L’inchiesta rivelatrice degli abusi sessuali coperti dal Vaticano

Come i poliziotti, i cowboy e i soldati, anche i giornalisti sono un pilastro del cinema americano. A volte eroi positivi, a volte protagonisti spregiudicati (a seconda dell’epoca e delle oscillazioni dell’opinione pubblica), la loro popolarità non è mai venuta meno nel corso del tempo. A quarant’anni esatti da quando il regista Alan Pakula, con “Tutti gli uomini del Presidente”, trasformò in eroi arcinoti i due giornalisti del “Washington Post” Bob Woodward e Carl Bernstein (gli attori erano Robert Redford e Dustin Hoffmann), raccontando la loro straordinaria inchiesta sullo scandalo Watergate che travolse il presidente Nixon, diversi film importanti hanno messo in campo generazioni di paladini della verità. Si va da “Cronisti d’assalto” (1994) di Ron Howard a “Insider – Dietro la verità” (1999) di Michael Mann, da “Good Night and Good Luck” (2005) di George Clooney a “State of Play” (2009) di Kevin Macdonald.
Ed ecco che ora approda nelle sale italiane “Il caso Spotlight” diretto da Tom McCarthy (già attore in “Good Night and Good Luck”), il film sul giornalismo investigativo più acclamato dell’anno, che dopo il debutto a Venezia ha vinto negli Usa i principali premi della critica e del cinema indipendente, ha avuto sei nomination agli Oscar ed è favorito per la statuetta alla miglior sceneggiatura.
È la storia di come a Boston nel 2001 si indagò e si lanciò la campagna contro i preti pedofili. Perfetto film di genere, è una macchina senza sbavature ambientata nel mondo del giornalismo americano, uno di quei film che periodicamente arrivano a fare sensazione come gli eventi che li hanno ispirati (il Watergate appunto), con figure emblematiche a sostenere il racconto.
Siamo al “Boston Globe”, deve arrivare un nuovo direttore e già dalle prime battute entriamo nel linguaggio scabro fatto di partite di poker, risposte fulminanti e poche chiacchere. I capi redattori coordinano (Michael Keaton), i cronisti scalpitano, e poi, per par condicio, ci sono anche una donna (Rachel McAdams) e un outsider di origine portoghese (Mark Ruffalo), che non molla la presa finché non arriva in fondo. Ora ha per le mani il caso di un prete che ha molestato dei bambini.
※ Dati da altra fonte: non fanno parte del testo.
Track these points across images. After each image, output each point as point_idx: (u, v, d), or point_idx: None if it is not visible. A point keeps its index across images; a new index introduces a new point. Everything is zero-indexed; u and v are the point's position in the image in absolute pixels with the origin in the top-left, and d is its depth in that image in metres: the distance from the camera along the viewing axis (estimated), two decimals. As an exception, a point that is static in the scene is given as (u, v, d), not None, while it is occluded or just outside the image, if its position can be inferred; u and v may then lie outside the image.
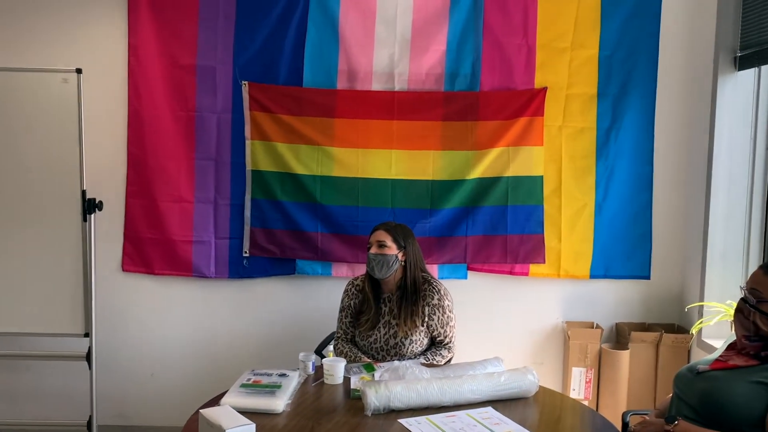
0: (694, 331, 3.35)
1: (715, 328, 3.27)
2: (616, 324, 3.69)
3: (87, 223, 3.22)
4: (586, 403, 3.46)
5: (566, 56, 3.55)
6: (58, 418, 3.65)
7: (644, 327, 3.64)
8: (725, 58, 3.34)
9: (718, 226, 3.38)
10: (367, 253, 2.93)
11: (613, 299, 3.69)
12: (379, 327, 2.92)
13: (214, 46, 3.57)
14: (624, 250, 3.64)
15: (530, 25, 3.54)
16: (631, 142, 3.60)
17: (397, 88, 3.57)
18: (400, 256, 2.91)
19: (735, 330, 2.15)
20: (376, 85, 3.57)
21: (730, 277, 3.38)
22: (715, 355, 2.22)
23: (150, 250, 3.66)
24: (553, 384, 3.65)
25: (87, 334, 3.28)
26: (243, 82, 3.58)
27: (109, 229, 3.61)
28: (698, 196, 3.49)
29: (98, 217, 3.28)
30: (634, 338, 3.48)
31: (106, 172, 3.60)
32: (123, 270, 3.69)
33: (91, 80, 3.39)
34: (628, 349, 3.47)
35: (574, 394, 3.52)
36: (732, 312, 2.16)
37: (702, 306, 3.37)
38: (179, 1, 3.55)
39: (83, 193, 3.20)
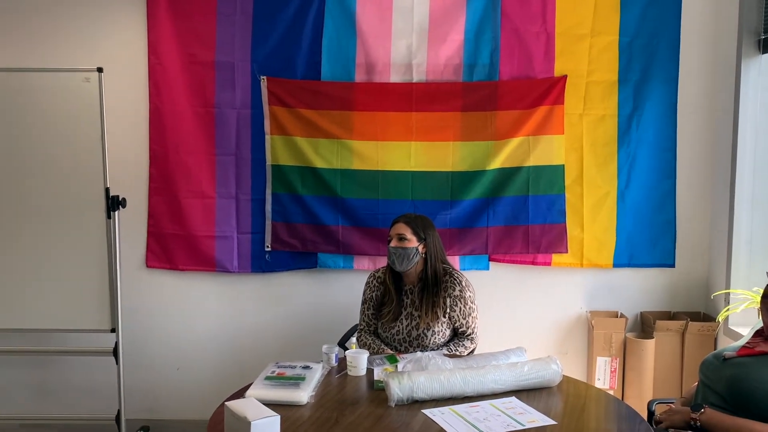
0: (720, 318, 3.32)
1: (742, 316, 3.23)
2: (641, 313, 3.65)
3: (111, 220, 3.25)
4: (611, 392, 3.43)
5: (586, 43, 3.52)
6: (87, 413, 3.71)
7: (669, 315, 3.60)
8: (749, 41, 3.29)
9: (743, 211, 3.34)
10: (387, 246, 2.94)
11: (638, 288, 3.65)
12: (402, 318, 2.92)
13: (232, 42, 3.59)
14: (648, 237, 3.61)
15: (549, 12, 3.51)
16: (653, 128, 3.56)
17: (415, 79, 3.56)
18: (420, 248, 2.91)
19: (762, 316, 2.12)
20: (394, 77, 3.57)
21: (757, 263, 3.33)
22: (742, 341, 2.20)
23: (173, 246, 3.70)
24: (577, 374, 3.64)
25: (113, 330, 3.32)
26: (261, 77, 3.59)
27: (132, 226, 3.65)
28: (723, 181, 3.45)
29: (122, 214, 3.31)
30: (659, 327, 3.45)
31: (129, 169, 3.64)
32: (147, 266, 3.73)
33: (112, 79, 3.42)
34: (653, 338, 3.44)
35: (598, 384, 3.50)
36: (759, 299, 2.13)
37: (728, 293, 3.33)
38: (197, -2, 3.58)
39: (107, 190, 3.23)
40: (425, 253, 2.92)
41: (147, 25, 3.61)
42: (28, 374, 3.82)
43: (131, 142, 3.66)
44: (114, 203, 3.24)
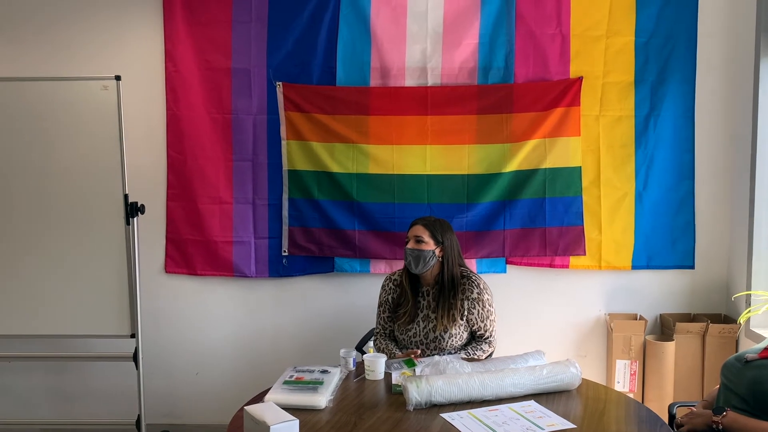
0: (741, 320, 3.28)
1: (764, 317, 3.19)
2: (661, 315, 3.62)
3: (130, 226, 3.28)
4: (631, 395, 3.40)
5: (601, 44, 3.50)
6: (107, 418, 3.74)
7: (689, 318, 3.57)
8: (767, 40, 3.25)
9: (763, 211, 3.30)
10: (404, 247, 2.93)
11: (657, 290, 3.62)
12: (418, 321, 2.92)
13: (248, 49, 3.61)
14: (667, 239, 3.58)
15: (563, 14, 3.50)
16: (671, 129, 3.54)
17: (430, 83, 3.56)
18: (437, 252, 2.90)
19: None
20: (409, 81, 3.57)
21: (778, 264, 3.29)
22: (764, 343, 2.17)
23: (192, 252, 3.73)
24: (596, 377, 3.61)
25: (133, 335, 3.34)
26: (277, 83, 3.61)
27: (151, 232, 3.68)
28: (743, 182, 3.41)
29: (141, 220, 3.34)
30: (679, 329, 3.42)
31: (147, 175, 3.67)
32: (166, 271, 3.76)
33: (130, 87, 3.45)
34: (673, 340, 3.41)
35: (618, 387, 3.47)
36: (781, 300, 2.11)
37: (749, 295, 3.30)
38: (212, 6, 3.60)
39: (125, 197, 3.26)
40: (442, 257, 2.92)
41: (164, 34, 3.64)
42: (49, 379, 3.87)
43: (149, 148, 3.69)
44: (133, 210, 3.27)
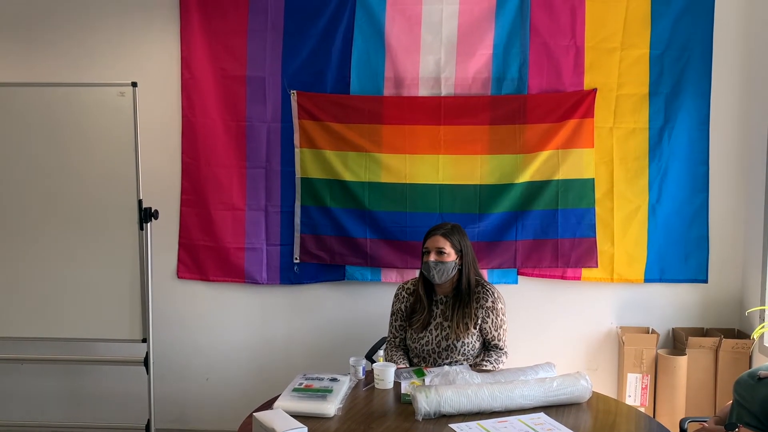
0: (755, 336, 3.25)
1: (778, 333, 3.16)
2: (673, 329, 3.59)
3: (143, 231, 3.30)
4: (642, 409, 3.38)
5: (616, 56, 3.50)
6: (117, 421, 3.75)
7: (702, 332, 3.54)
8: (784, 53, 3.24)
9: (779, 227, 3.28)
10: (423, 258, 2.90)
11: (669, 304, 3.60)
12: (431, 329, 2.91)
13: (263, 57, 3.64)
14: (680, 252, 3.55)
15: (578, 26, 3.50)
16: (685, 142, 3.52)
17: (443, 93, 3.57)
18: (457, 261, 2.90)
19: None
20: (423, 91, 3.58)
21: (793, 279, 3.26)
22: (778, 360, 2.15)
23: (204, 258, 3.75)
24: (607, 390, 3.58)
25: (144, 340, 3.36)
26: (291, 91, 3.63)
27: (164, 237, 3.70)
28: (757, 195, 3.39)
29: (154, 225, 3.36)
30: (691, 344, 3.39)
31: (162, 181, 3.70)
32: (178, 277, 3.78)
33: (146, 93, 3.47)
34: (685, 354, 3.38)
35: (629, 401, 3.44)
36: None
37: (763, 310, 3.27)
38: (229, 14, 3.64)
39: (140, 202, 3.28)
40: (461, 265, 2.91)
41: (180, 41, 3.68)
42: (61, 383, 3.89)
43: (164, 154, 3.72)
44: (146, 215, 3.29)
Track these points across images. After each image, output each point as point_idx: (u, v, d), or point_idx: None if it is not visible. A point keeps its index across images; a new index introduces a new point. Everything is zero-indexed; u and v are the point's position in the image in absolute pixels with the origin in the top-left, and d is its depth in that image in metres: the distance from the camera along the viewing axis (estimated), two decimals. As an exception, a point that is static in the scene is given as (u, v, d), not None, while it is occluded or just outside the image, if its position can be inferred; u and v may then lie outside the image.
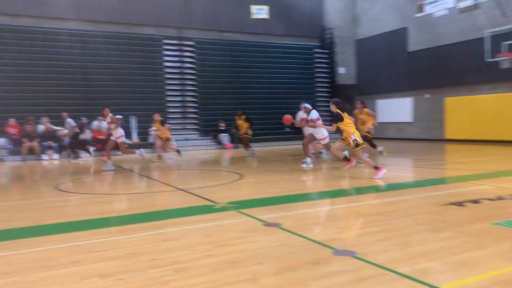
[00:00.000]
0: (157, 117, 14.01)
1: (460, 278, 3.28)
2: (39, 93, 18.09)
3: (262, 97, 21.89)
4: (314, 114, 10.22)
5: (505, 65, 16.77)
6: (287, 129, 18.03)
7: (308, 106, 10.57)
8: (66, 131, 16.62)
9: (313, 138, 10.39)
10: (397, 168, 11.39)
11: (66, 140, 16.61)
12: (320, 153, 12.53)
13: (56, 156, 16.34)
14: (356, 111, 12.59)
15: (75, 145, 15.88)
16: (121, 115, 18.15)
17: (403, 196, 6.91)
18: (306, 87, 23.50)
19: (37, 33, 18.73)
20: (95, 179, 10.61)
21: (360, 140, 8.51)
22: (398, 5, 22.44)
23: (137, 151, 12.67)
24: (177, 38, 21.32)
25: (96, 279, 3.43)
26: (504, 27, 16.73)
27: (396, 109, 22.75)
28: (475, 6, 17.45)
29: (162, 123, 13.82)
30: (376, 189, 7.63)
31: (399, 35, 22.40)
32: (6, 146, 16.41)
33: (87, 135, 17.22)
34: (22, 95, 17.80)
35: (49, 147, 16.44)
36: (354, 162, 9.60)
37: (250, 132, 14.95)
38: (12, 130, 16.65)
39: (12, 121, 16.75)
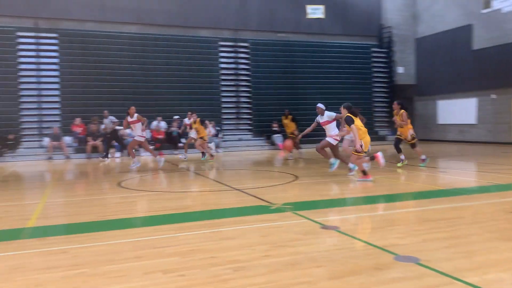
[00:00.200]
0: (194, 116, 14.23)
1: (537, 292, 3.05)
2: (102, 94, 19.01)
3: (317, 98, 21.52)
4: (331, 113, 9.65)
5: None
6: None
7: (321, 106, 9.85)
8: (128, 131, 17.33)
9: (327, 143, 9.59)
10: (461, 172, 10.85)
11: (128, 139, 17.32)
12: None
13: (118, 154, 17.08)
14: (394, 113, 11.30)
15: (108, 143, 16.43)
16: (178, 115, 18.77)
17: (468, 201, 6.55)
18: (363, 88, 23.00)
19: (101, 37, 19.70)
20: (154, 177, 10.96)
21: (364, 148, 8.41)
22: (462, 1, 21.39)
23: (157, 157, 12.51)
24: (232, 39, 21.62)
25: (159, 274, 3.54)
26: None
27: (459, 110, 21.70)
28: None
29: (202, 122, 14.06)
30: (437, 193, 7.30)
31: (464, 32, 21.33)
32: (72, 144, 17.41)
33: (146, 134, 17.86)
34: (87, 96, 18.78)
35: (112, 146, 17.21)
36: (370, 178, 8.70)
37: (297, 132, 14.80)
38: (77, 129, 17.64)
39: (77, 121, 17.75)
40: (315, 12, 20.92)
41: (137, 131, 11.66)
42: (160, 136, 18.05)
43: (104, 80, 19.22)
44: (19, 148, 17.04)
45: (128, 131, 17.61)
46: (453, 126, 21.88)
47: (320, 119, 9.78)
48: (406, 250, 4.04)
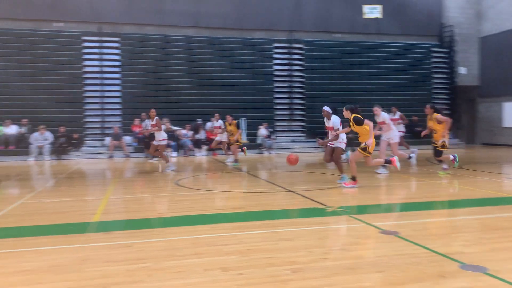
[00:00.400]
0: (230, 118, 13.89)
1: None
2: (160, 95, 19.64)
3: (374, 99, 21.01)
4: (336, 120, 8.70)
5: None
6: None
7: (328, 109, 8.82)
8: (184, 132, 17.85)
9: (340, 150, 8.79)
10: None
11: (184, 139, 17.83)
12: (410, 158, 11.10)
13: (174, 153, 17.59)
14: (428, 117, 10.24)
15: (147, 144, 16.82)
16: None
17: (540, 210, 6.13)
18: (422, 89, 22.15)
19: (159, 41, 20.38)
20: (209, 176, 11.18)
21: (370, 149, 8.02)
22: (532, -3, 20.07)
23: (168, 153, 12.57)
24: (287, 41, 21.61)
25: (218, 271, 3.60)
26: None
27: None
28: None
29: (238, 125, 13.76)
30: (506, 201, 6.88)
31: (533, 30, 20.00)
32: (131, 144, 18.15)
33: (201, 135, 18.29)
34: (146, 97, 19.48)
35: (168, 146, 17.76)
36: (356, 184, 8.29)
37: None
38: (136, 129, 18.35)
39: (137, 121, 18.46)
40: (372, 11, 20.44)
41: (157, 135, 11.71)
42: (215, 137, 18.34)
43: (161, 82, 19.87)
44: (83, 146, 17.98)
45: (183, 131, 18.19)
46: (521, 129, 20.58)
47: (326, 123, 8.91)
48: (473, 259, 3.84)
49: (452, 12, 23.10)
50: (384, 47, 22.35)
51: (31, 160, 16.13)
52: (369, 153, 8.09)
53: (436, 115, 9.88)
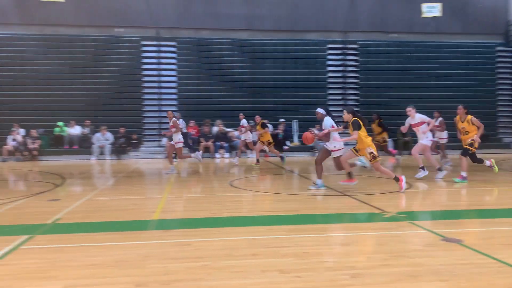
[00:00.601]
0: (258, 119, 13.70)
1: None
2: (213, 98, 20.04)
3: (432, 101, 20.34)
4: (328, 122, 8.34)
5: None
6: None
7: (321, 111, 8.61)
8: (236, 133, 18.06)
9: (327, 153, 8.48)
10: None
11: (236, 141, 18.04)
12: (447, 162, 10.42)
13: (227, 155, 17.86)
14: (457, 118, 9.70)
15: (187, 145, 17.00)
16: (284, 119, 19.03)
17: None
18: (485, 90, 21.02)
19: (214, 44, 20.81)
20: (261, 177, 11.23)
21: (376, 153, 7.72)
22: None
23: (192, 154, 12.35)
24: (341, 42, 21.32)
25: (275, 273, 3.61)
26: None
27: None
28: None
29: (263, 125, 13.51)
30: None
31: None
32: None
33: (254, 136, 18.40)
34: (201, 99, 19.95)
35: (221, 147, 18.06)
36: (355, 182, 8.20)
37: (386, 138, 13.78)
38: (192, 131, 18.82)
39: (192, 123, 18.93)
40: (431, 10, 19.69)
41: (174, 136, 11.62)
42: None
43: (215, 84, 20.25)
44: (141, 147, 18.70)
45: (236, 133, 18.38)
46: None
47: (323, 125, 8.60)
48: (548, 272, 3.59)
49: (519, 9, 21.81)
50: (444, 47, 21.46)
51: (93, 159, 16.98)
52: (378, 156, 7.83)
53: (471, 117, 9.35)
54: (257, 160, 13.44)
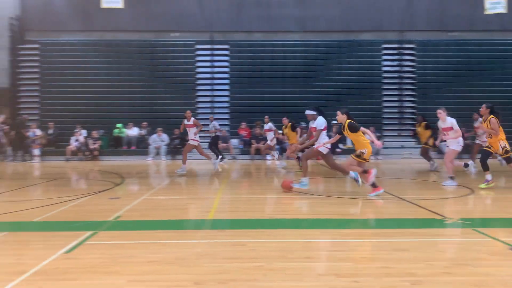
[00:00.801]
0: (286, 121, 13.42)
1: None
2: (265, 99, 20.11)
3: (496, 102, 19.21)
4: (320, 121, 8.30)
5: None
6: None
7: (310, 112, 8.56)
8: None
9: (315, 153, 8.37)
10: None
11: (287, 143, 17.97)
12: (467, 165, 9.63)
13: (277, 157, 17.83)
14: (483, 119, 9.02)
15: (212, 147, 16.97)
16: (336, 121, 18.71)
17: None
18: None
19: (266, 46, 20.91)
20: (313, 180, 11.11)
21: (367, 155, 7.48)
22: None
23: (213, 160, 12.38)
24: (397, 41, 20.71)
25: (332, 277, 3.55)
26: None
27: None
28: None
29: (293, 128, 13.16)
30: None
31: None
32: (238, 146, 18.83)
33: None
34: (253, 101, 20.10)
35: (269, 149, 18.05)
36: (381, 190, 7.66)
37: (432, 141, 12.46)
38: (243, 133, 19.01)
39: (243, 125, 19.12)
40: (496, 6, 18.66)
41: (191, 135, 11.77)
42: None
43: (267, 86, 20.31)
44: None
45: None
46: None
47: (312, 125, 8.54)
48: None
49: None
50: (509, 45, 20.24)
51: (149, 160, 17.58)
52: (364, 159, 7.57)
53: (491, 117, 8.63)
54: (298, 158, 13.21)
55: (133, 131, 18.85)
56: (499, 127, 8.61)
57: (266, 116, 15.16)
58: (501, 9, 18.82)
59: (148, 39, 20.93)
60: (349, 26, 20.85)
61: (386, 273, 3.62)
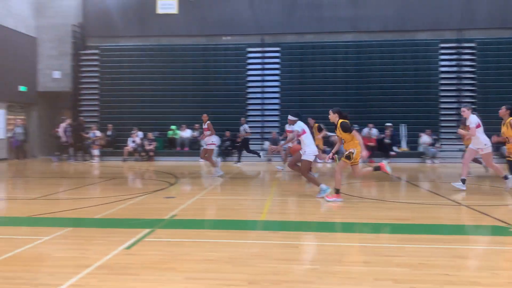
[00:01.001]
0: (312, 122, 13.07)
1: None
2: (316, 102, 19.89)
3: None
4: (298, 126, 8.09)
5: None
6: None
7: (291, 118, 8.41)
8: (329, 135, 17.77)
9: (306, 163, 8.00)
10: None
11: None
12: (506, 178, 8.77)
13: (329, 160, 17.60)
14: (502, 122, 8.52)
15: (240, 149, 16.73)
16: (391, 123, 18.22)
17: None
18: None
19: (317, 48, 20.70)
20: (365, 184, 10.87)
21: (356, 156, 7.18)
22: None
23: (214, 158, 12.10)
24: (455, 41, 19.83)
25: (389, 282, 3.46)
26: None
27: None
28: None
29: (319, 129, 12.79)
30: None
31: None
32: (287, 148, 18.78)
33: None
34: (303, 103, 19.94)
35: (323, 151, 17.85)
36: (340, 198, 7.47)
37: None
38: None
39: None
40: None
41: (206, 139, 11.79)
42: (371, 144, 17.84)
43: (318, 88, 20.11)
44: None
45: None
46: None
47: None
48: None
49: None
50: None
51: (201, 161, 17.93)
52: (355, 161, 7.29)
53: (510, 119, 8.08)
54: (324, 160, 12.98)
55: (186, 133, 19.34)
56: None
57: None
58: None
59: (200, 43, 21.41)
60: (404, 25, 20.23)
61: (447, 280, 3.47)
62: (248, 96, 20.88)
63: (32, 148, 20.58)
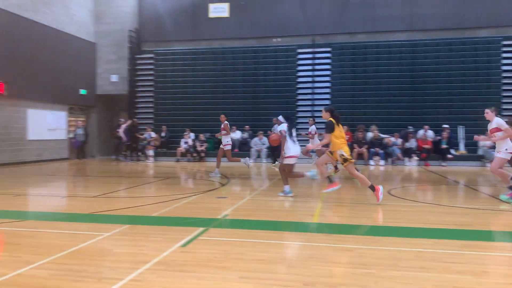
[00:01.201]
0: (311, 122, 13.08)
1: None
2: (368, 102, 19.51)
3: None
4: (282, 127, 8.29)
5: None
6: None
7: (280, 119, 8.53)
8: (393, 139, 17.29)
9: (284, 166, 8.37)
10: None
11: (392, 148, 17.27)
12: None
13: (382, 162, 17.19)
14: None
15: (273, 151, 16.32)
16: (447, 125, 17.48)
17: None
18: None
19: (370, 47, 20.26)
20: (421, 187, 10.50)
21: (348, 155, 7.28)
22: None
23: (242, 159, 12.11)
24: (519, 37, 18.74)
25: (450, 290, 3.31)
26: None
27: None
28: None
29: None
30: None
31: None
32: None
33: (412, 143, 17.36)
34: (354, 104, 19.63)
35: (376, 154, 17.46)
36: (338, 186, 7.90)
37: None
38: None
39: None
40: None
41: (223, 139, 12.02)
42: (427, 146, 17.21)
43: (370, 89, 19.69)
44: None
45: (392, 139, 17.53)
46: None
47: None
48: None
49: None
50: None
51: (250, 162, 18.05)
52: (351, 158, 7.38)
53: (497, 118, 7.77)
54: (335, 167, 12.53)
55: (236, 134, 19.55)
56: None
57: (310, 119, 14.97)
58: None
59: (251, 45, 21.59)
60: (462, 23, 19.36)
61: (514, 290, 3.28)
62: (299, 98, 20.79)
63: (91, 148, 21.64)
Ma può un giornale i cui lettori sono più della metà cattolici dare il via a un’inchiesta devastante sulla Chiesa? Anche il nuovo direttore è un personaggio che fa scalpore, che va dritto allo scopo di rendere indispensabile il quotidiano, in un’epoca in cui internet azzera le vendite. Di poche parole, ebreo, ha una strategia in mente e indirizza le ricerche verso una strada di non ritorno (come succederà), facendo scoppiare un caso di cui ancora si parla.
È molto interessante, nel “Caso Spotlight”, seguire il meccanismo del giornalismo investigativo raccontato nei minimi dettagli. Ovvero: non uscire allo scoperto se prima l’indagine non sia stata completata nelle prove e nelle testimonianze. L’inchiesta infatti durerà parecchi mesi a partire dai primi tredici casi di preti conosciuti, fino ai novanta che emergeranno via via, alle interviste senza mezzi termini a base di: “La gente vuole sapere i particolari. Dove è successo? Quando è successo?”. Il gruppo dei cronisti è lanciato sulle piste dell’avvocato (Stanley Tucci) che difende le vittime delle violenze, e che patteggia direttamente con la Chiesa ottenendo altissimi risarcimenti (sono stati recentemente calcolati in quasi un miliardo di dollari negli Usa, di cui 21 milioni solo a San Francisco).
Quello del regista e sceneggiatore Tom McCarthy, nato nel New Jersey con studi a Boston - che ha firmato tra gli altri “Station Agent” (2003) e “L’ospite inatteso” (2007) - è esattamente il film che ci si aspetta: un cast di ottimi attori, puntuale e diligente nella messa in scena, preciso e solido nella scrittura, nel montaggio, nel raccontarci lo scandalo dell’arcidiocesi di Boston, nelle indagini dei cronisti, e infine, e soprattutto, nel dolore delle vittime. Un’altra morale è data dalla passione per il proprio giornale e per il lavoro inteso come missione, che prevale su ogni altro sentimento.